Quote from http://ragestorm.net/distorm/vol1.html:
80x86 Instruction:
A 80x86 instruction is divided to a
number of elements:
- Instruction prefixes, affects the behaviour of the instruction's
operation.
- Mandatory prefix used as an opcode byte for SSE instructions.
- Opcode bytes, could be one or more bytes (up to 3 whole bytes).

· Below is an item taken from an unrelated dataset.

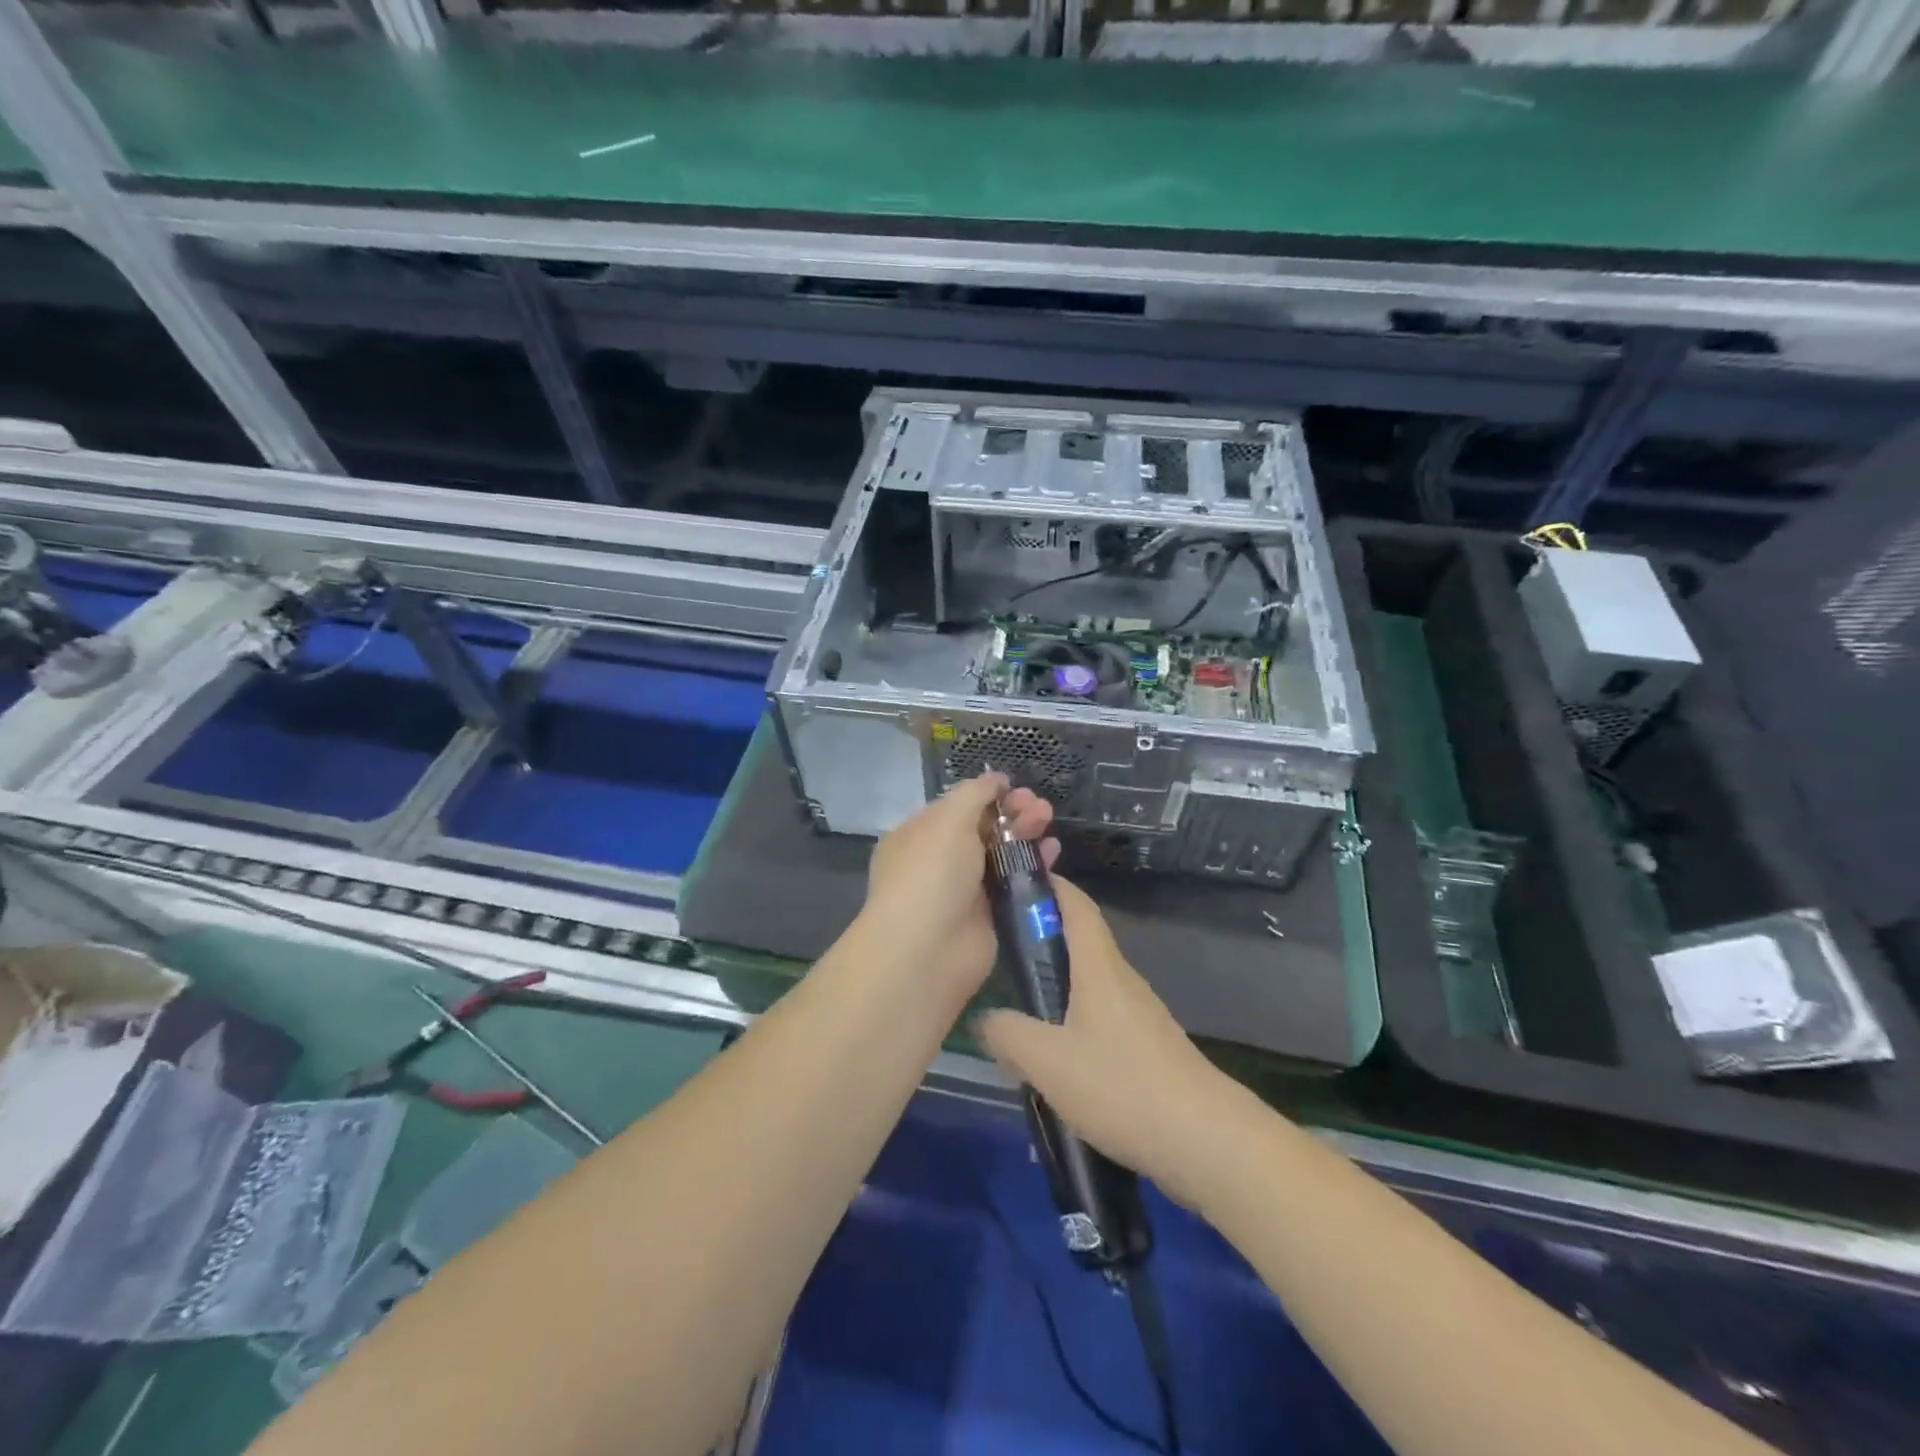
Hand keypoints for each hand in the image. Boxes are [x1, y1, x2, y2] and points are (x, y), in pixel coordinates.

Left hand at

- ModR/M byte is optional and sometimes could contain a part of the
opcode itself.
- SIB byte is optional and represents complex memory indirection
forms.
- Displacement is optional and it is a value of a varying size of
bytes(byte, word, long) and used as an
offset.
- Immediate is optional and it is used as a general number value built
from a varying size of bytes(byte,
word, long).
The format looks as follows:
/-------------------------------------------------------------------------------------------------------------------------------------------\
|*Prefixes | *Mandatory Prefix | *REX Prefix | Opcode Bytes | *ModR/M | *SIB | *Displacement (1,2 or 4 bytes) | *Immediate (1,2 or 4 bytes) |
\-------------------------------------------------------------------------------------------------------------------------------------------/
* means the element is optional.
The data structures and decoding phases are explained in http://ragestorm.net/distorm/vol2.html
Quote:
Decoding Phases
- [Prefixes]
- [Fetch Opcode]
- [Filter Opcode]
- [Extract Operand(s)]
- [Text Formatting]
- [Hex Dump]
- [Decoded Instruction]
Each step is explained also.